• **JOB**
Transcribe the data word for word, starting at the line that contains "сравнению с 2023 годом (129)." and ending at the line that contains "которых они передвигаются, и", both lines included.

• **TASK DATA**
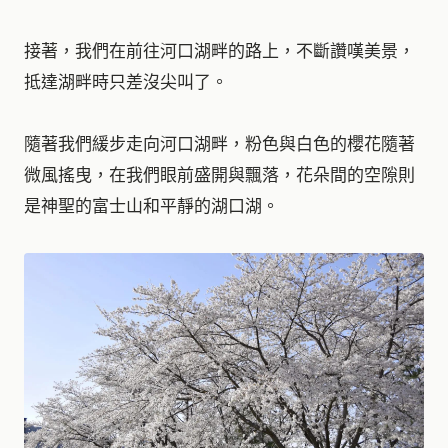
接著，我們在前往河口湖畔的路上，不斷讚嘆美景，
抵達湖畔時只差沒尖叫了。
隨著我們緩步走向河口湖畔，粉色與白色的櫻花隨著
微風搖曳，在我們眼前盛開與飄落，花朵間的空隙則
是神聖的富士山和平靜的湖口湖。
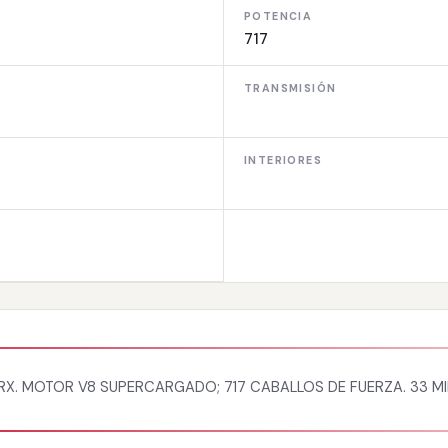
POTENCIA
717
TRANSMISIÓN
INTERIORES
X. MOTOR V8 SUPERCARGADO; 717 CABALLOS DE FUERZA. 33 MI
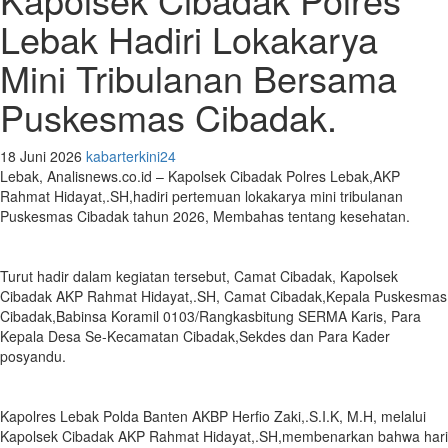
Lebak Hadiri Lokakarya
Mini Tribulanan Bersama
Puskesmas Cibadak.
18 Juni 2026
kabarterkini24
Lebak, Analisnews.co.id – Kapolsek Cibadak Polres Lebak,AKP
Rahmat Hidayat,.SH,hadiri pertemuan lokakarya mini tribulanan
Puskesmas Cibadak tahun 2026, Membahas tentang kesehatan.
Turut hadir dalam kegiatan tersebut, Camat Cibadak, Kapolsek
Cibadak AKP Rahmat Hidayat,.SH, Camat Cibadak,Kepala Puskesmas
Cibadak,Babinsa Koramil 0103/Rangkasbitung SERMA Karis, Para
Kepala Desa Se-Kecamatan Cibadak,Sekdes dan Para Kader
posyandu.
Kapolres Lebak Polda Banten AKBP Herfio Zaki,.S.I.K, M.H, melalui
Kapolsek Cibadak AKP Rahmat Hidayat,.SH,membenarkan bahwa hari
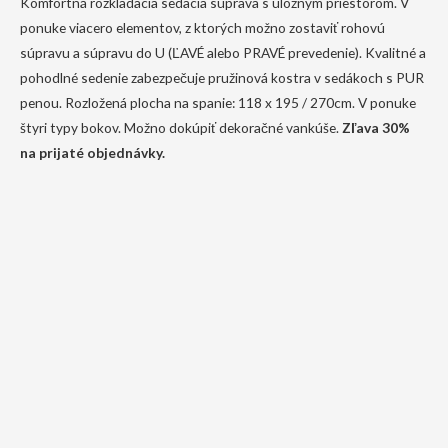
Komfortná rozkladacia sedacia súprava s úložným priestorom. V
ponuke viacero elementov, z ktorých možno zostaviť rohovú
súpravu a súpravu do U (ĽAVÉ alebo PRAVÉ prevedenie). Kvalitné a
pohodlné sedenie zabezpečuje pružinová kostra v sedákoch s PUR
penou. Rozložená plocha na spanie: 118 x 195 / 270cm. V ponuke
štyri typy bokov. Možno dokúpiť dekoračné vankúše.
Zľava 30%
na prijaté objednávky.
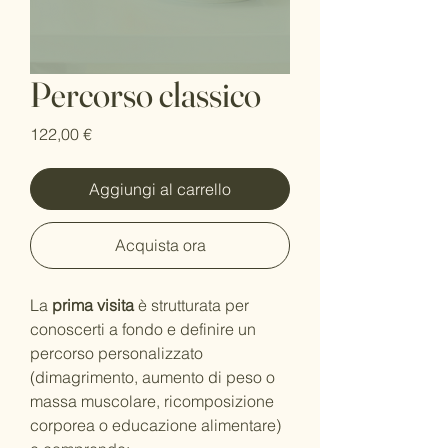
Percorso classico
Prezzo
122,00 €
Aggiungi al carrello
Acquista ora
La
prima visita
è strutturata per
conoscerti a fondo e definire un
percorso personalizzato
(dimagrimento, aumento di peso o
massa muscolare, ricomposizione
corporea o educazione alimentare)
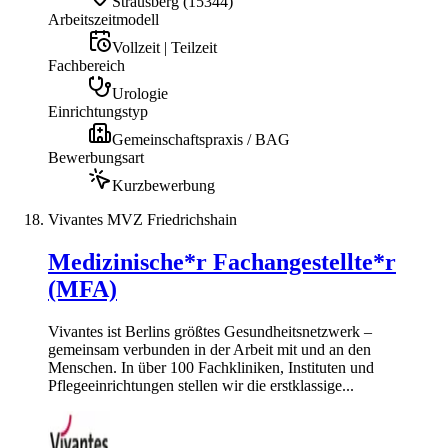
Strausberg
(
15344
)
Arbeitszeitmodell
Vollzeit | Teilzeit
Fachbereich
Urologie
Einrichtungstyp
Gemeinschaftspraxis / BAG
Bewerbungsart
Kurzbewerbung
Vivantes MVZ Friedrichshain
Medizinische*r Fachangestellte*r
(MFA)
Vivantes ist Berlins größtes Gesundheitsnetzwerk –
gemeinsam verbunden in der Arbeit mit und an den
Menschen. In über 100 Fachkliniken, Instituten und
Pflegeeinrichtungen stellen wir die erstklassige...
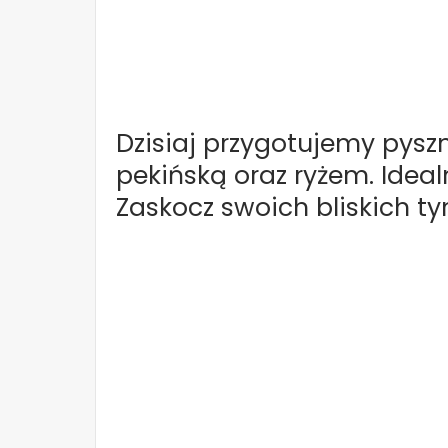
Dzisiaj przygotujemy pysz
pekińską oraz ryżem. Ideal
Zaskocz swoich bliskich 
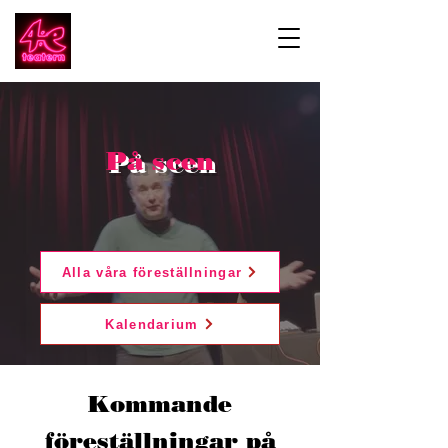
På scen
Alla våra föreställningar
Kalendarium
Kommande
föreställningar
på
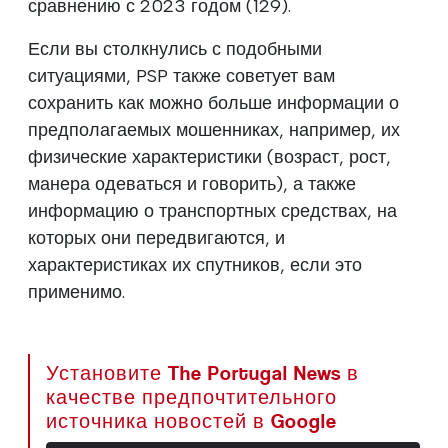
сравнению с 2023 годом (129).
Если вы столкнулись с подобными
ситуациями, PSP также советует вам
сохранить как можно больше информации о
предполагаемых мошенниках, например, их
физические характеристики (возраст, рост,
манера одеваться и говорить), а также
информацию о транспортных средствах, на
которых они передвигаются, и
характеристиках их спутников, если это
применимо.
Установите The Portugal News в
качестве предпочтительного
источника новостей в Google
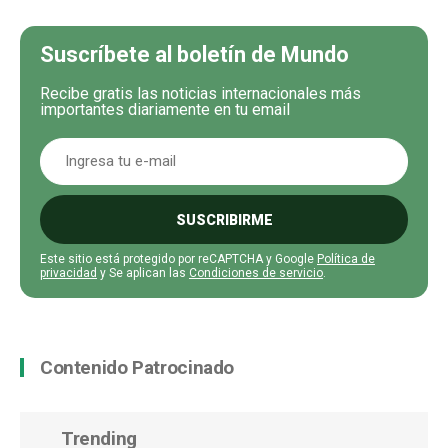
Suscríbete al boletín de Mundo
Recibe gratis las noticias internacionales más
importantes diariamente en tu email
SUSCRIBIRME
Este sitio está protegido por reCAPTCHA y Google
Política de
privacidad
y Se aplican las
Condiciones de servicio
.
Contenido Patrocinado
Trending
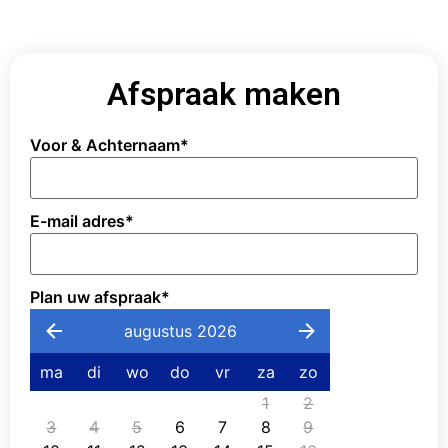
Afspraak maken
Voor & Achternaam
*
E-mail adres
*
Plan uw afspraak
*
augustus 2026
ma
di
wo
do
vr
za
zo
1
2
3
4
5
6
7
8
9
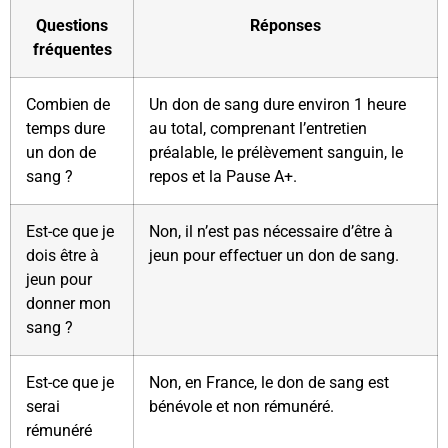
Questions
Réponses
fréquentes
Combien de
Un don de sang dure environ 1 heure
temps dure
au total, comprenant l’entretien
un don de
préalable, le prélèvement sanguin, le
sang ?
repos et la Pause A+.
Est-ce que je
Non, il n’est pas nécessaire d’être à
dois être à
jeun pour effectuer un don de sang.
jeun pour
donner mon
sang ?
Est-ce que je
Non, en France, le don de sang est
serai
bénévole et non rémunéré.
rémunéré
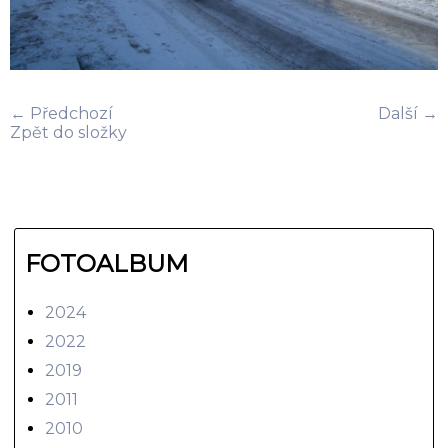
← Předchozí
Další →
Zpět do složky
FOTOALBUM
2024
2022
2019
2011
2010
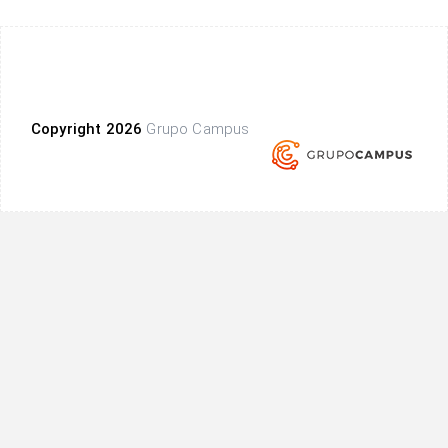
Copyright 2026
Grupo Campus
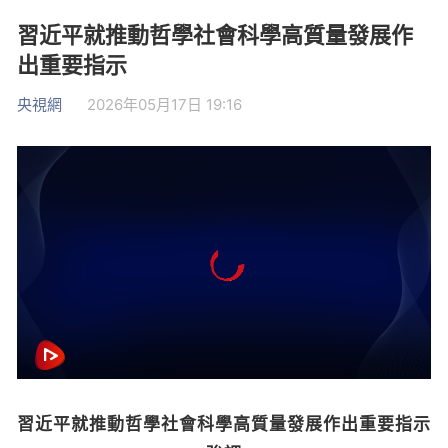
習近平就推動哲學社會科學高質量發展作
出重要指示
央視網
2026年05月17日 19:16
習近平就推動哲學社會科學高質量發展作出重要指示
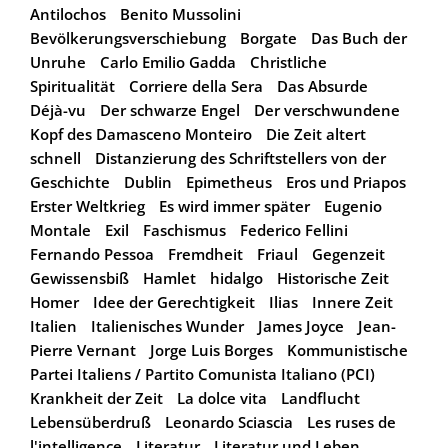
Antilochos
Benito Mussolini
Bevölkerungsverschiebung
Borgate
Das Buch der
Unruhe
Carlo Emilio Gadda
Christliche
Spiritualität
Corriere della Sera
Das Absurde
Déjà-vu
Der schwarze Engel
Der verschwundene
Kopf des Damasceno Monteiro
Die Zeit altert
schnell
Distanzierung des Schriftstellers von der
Geschichte
Dublin
Epimetheus
Eros und Priapos
Erster Weltkrieg
Es wird immer später
Eugenio
Montale
Exil
Faschismus
Federico Fellini
Fernando Pessoa
Fremdheit
Friaul
Gegenzeit
Gewissensbiß
Hamlet
hidalgo
Historische Zeit
Homer
Idee der Gerechtigkeit
Ilias
Innere Zeit
Italien
Italienisches Wunder
James Joyce
Jean-
Pierre Vernant
Jorge Luis Borges
Kommunistische
Partei Italiens / Partito Comunista Italiano (PCI)
Krankheit der Zeit
La dolce vita
Landflucht
Lebensüberdruß
Leonardo Sciascia
Les ruses de
l'intelligence
Literatur
Literatur und Leben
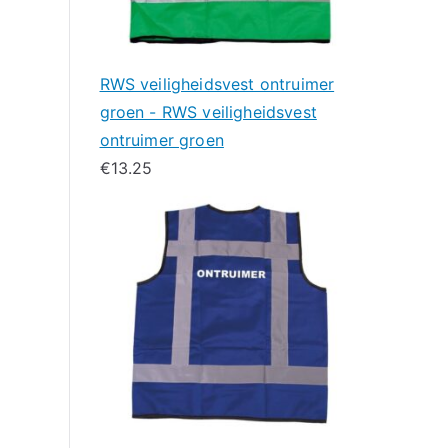
RWS veiligheidsvest ontruimer
groen - RWS veiligheidsvest
ontruimer groen
€
13.25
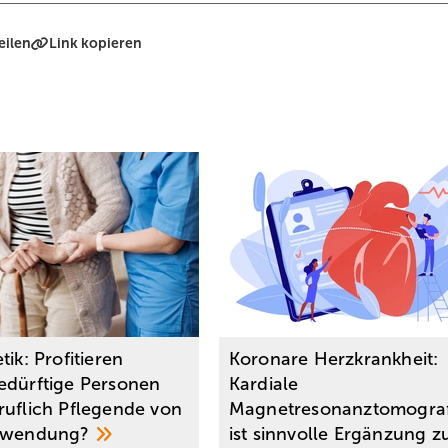
eilen
Link kopieren
tik: Profitieren
Koronare Herzkrankheit:
edürftige Personen
Kardiale
ruflich Pflegende von
Magnetresonanztomograf
nwendung?
ist sinnvolle Ergänzung z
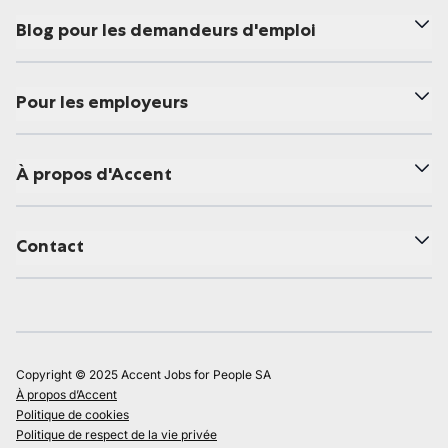
Blog pour les demandeurs d'emploi
Pour les employeurs
À propos d'Accent
Contact
Copyright © 2025 Accent Jobs for People SA
À propos d’Accent
Politique de cookies
Politique de respect de la vie privée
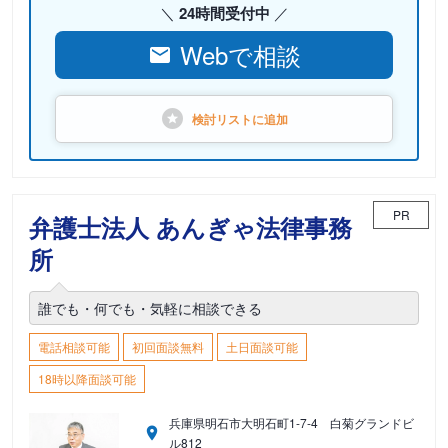
24時間受付中
Webで相談
検討リストに
追加
PR
弁護士法人 あんぎゃ法律事務
所
誰でも・何でも・気軽に相談できる
電話相談可能
初回面談無料
土日面談可能
18時以降面談可能
兵庫県明石市大明石町1-7-4 白菊グランドビ
ル812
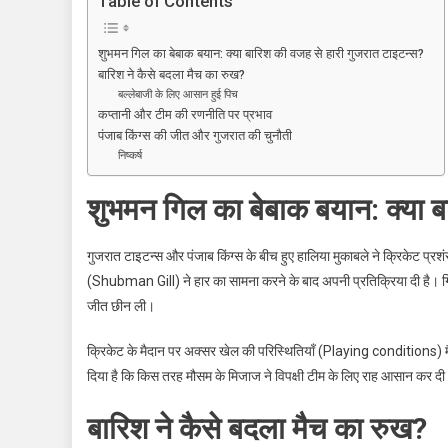
Table of Contents
का
बड़ा
शुभमन गिल का बेबाक बयान: क्या बारिश की वजह से हारी गुजरात टाइटन्स?
बयान:
बारिश ने कैसे बदला मैच का रुख?
क्या
बल्लेबाजी के लिए आसान हुई पिच
बारिश
कप्तानी और टीम की रणनीति पर प्रभाव
की
पंजाब किंग्स की जीत और गुजरात की चुनौती
वजह
निष्कर्ष
से
शुभमन गिल का बेबाक बयान: क्या ब
हारी
गुजरात
टाइटन्स?
गुजरात टाइटन्स और पंजाब किंग्स के बीच हुए हालिया मुकाबले ने क्रिकेट प्र
पंजाब
(Shubman Gill) ने हार का सामना करने के बाद अपनी प्रतिक्रिया दी है। गि
किंग्स
जीत छीन ली।
की
जीत
क्रिकेट के मैदान पर अक्सर खेल की परिस्थितियाँ (Playing conditions) मैच 
पर
दिया है कि किस तरह मौसम के मिजाज ने विपक्षी टीम के लिए राह आसान कर द
कड़ा
प्रहार!
बारिश ने कैसे बदला मैच का रुख?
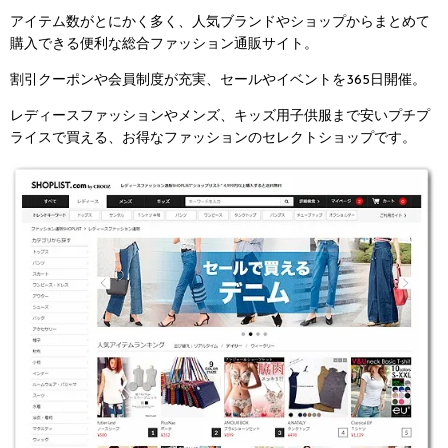
アイテム数がとにかく多く、人気ブランドやショップからまとめて
購入できる便利な総合ファッション通販サイト。
割引クーポンや会員制度が充実、セールやイベントを365日開催。
レディースファッションやメンズ、キッズ用子供服まで安いプチプ
ライスで買える、お得なファッションのセレクトショップです。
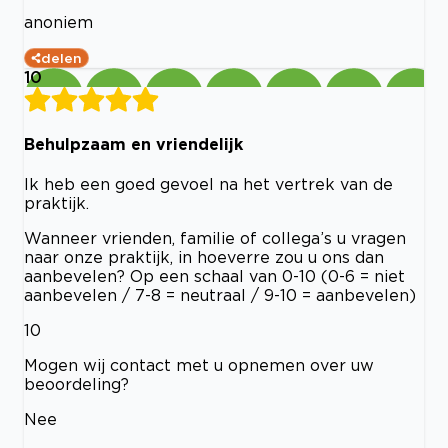
anoniem
delen
10
Behulpzaam en vriendelijk
Ik heb een goed gevoel na het vertrek van de
praktijk.
Wanneer vrienden, familie of collega’s u vragen
naar onze praktijk, in hoeverre zou u ons dan
aanbevelen? Op een schaal van 0-10 (0-6 = niet
aanbevelen / 7-8 = neutraal / 9-10 = aanbevelen)
10
Mogen wij contact met u opnemen over uw
beoordeling?
Nee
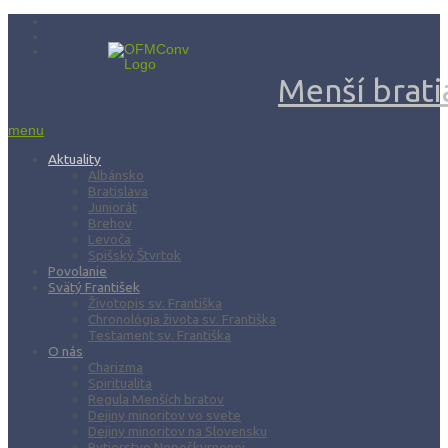
Menší bratia
menu
Aktuality
Albánsko
Bratislava
Juniorát
Brehov
Levoča
Spišský Štvrtok
Povolanie
Svätý František
Životopis sv. Františka
Chronológia života sv. Františka
Testament sv. Františka
O nás
Charizma
Spiritualita
Regula Menších bratov
Dejiny minoritov vo svete
Dejiny minoritov na Slovensku
Rytierstvo Nepoškvrnenej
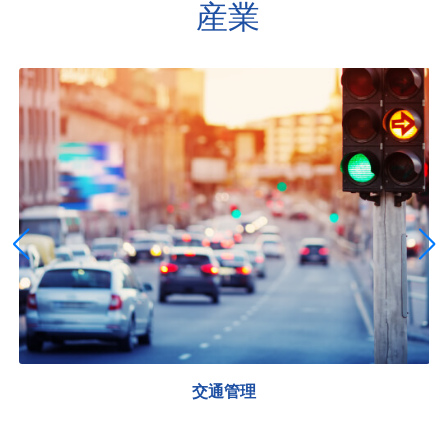
産業
通行料徴収と高速道路インフラ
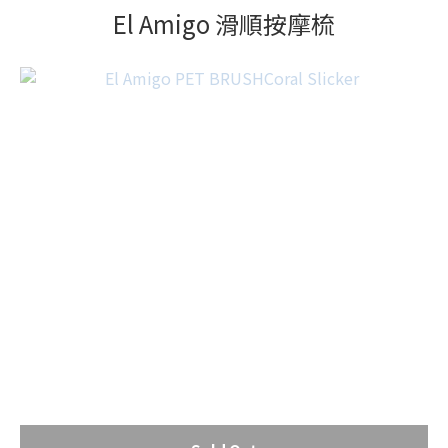
El Amigo 滑順按摩梳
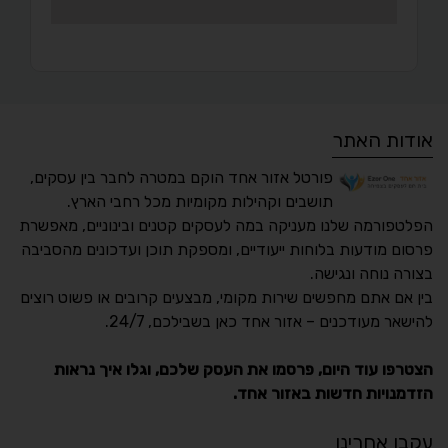
אודות האתר
פורטל אזור אחד הוקם במטרה לחבר בין עסקים,
תושבים וקהילות מקומיות מכל רחבי הארץ.
הפלטפורמה שלנו מעניקה במה לעסקים קטנים ובינוניים, מאפשרת
פרסום מודעות בלוחות ייעודיים, ומספקת תוכן ועדכונים מהסביבה
בצורה נוחה ונגישה.
נגישות מאת ASM
בין אם אתם מחפשים שירות מקומי, מבצעים קרובים או פשוט רוצים
Accessibility
להישאר מעודכנים – אזור אחד כאן בשבילכם, 24/7.
תקן ישראלי IS 5568
הצטרפו עוד היום, פרסמו את העסק שלכם, וגלו איך נראות
הזדמנויות חדשות באזור אחד.
A
A
A
A
A
עקבו אחרינו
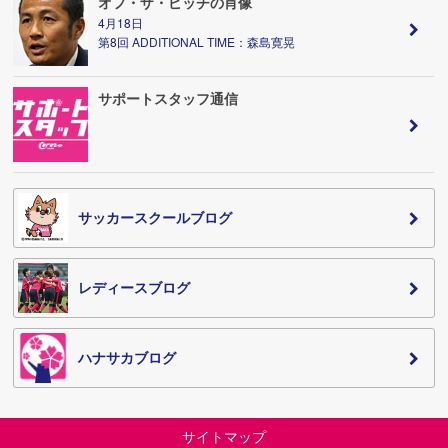
オフ・ザ・ピッチの肖像
4月18日
第8回 ADDITIONAL TIME：森島寛晃
サポートスタッフ通信
サッカースクールブログ
レディースブログ
ハナサカブログ
サイトマップ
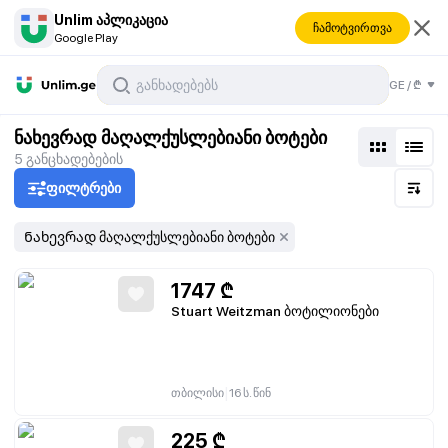
Unlim აპლიკაცია
ჩამოტვირთვა
Google Play
GE
/
₾
ოტები
ნახევრად მაღალქუსლებიანი ბოტები
5
განცხადებების
ფილტრები
Ნახევრად მაღალქუსლებიანი ბოტები
1747
₾
Stuart Weitzman ბოტილიონები
|
თბილისი
16 ს. წინ
225
₾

• **RESPONSE BELOW**
сравнению с 2023 годом (129).
Если вы столкнулись с подобными
ситуациями, PSP также советует вам
сохранить как можно больше информации о
предполагаемых мошенниках, например, их
физические характеристики (возраст, рост,
манера одеваться и говорить), а также
информацию о транспортных средствах, на
которых они передвигаются, и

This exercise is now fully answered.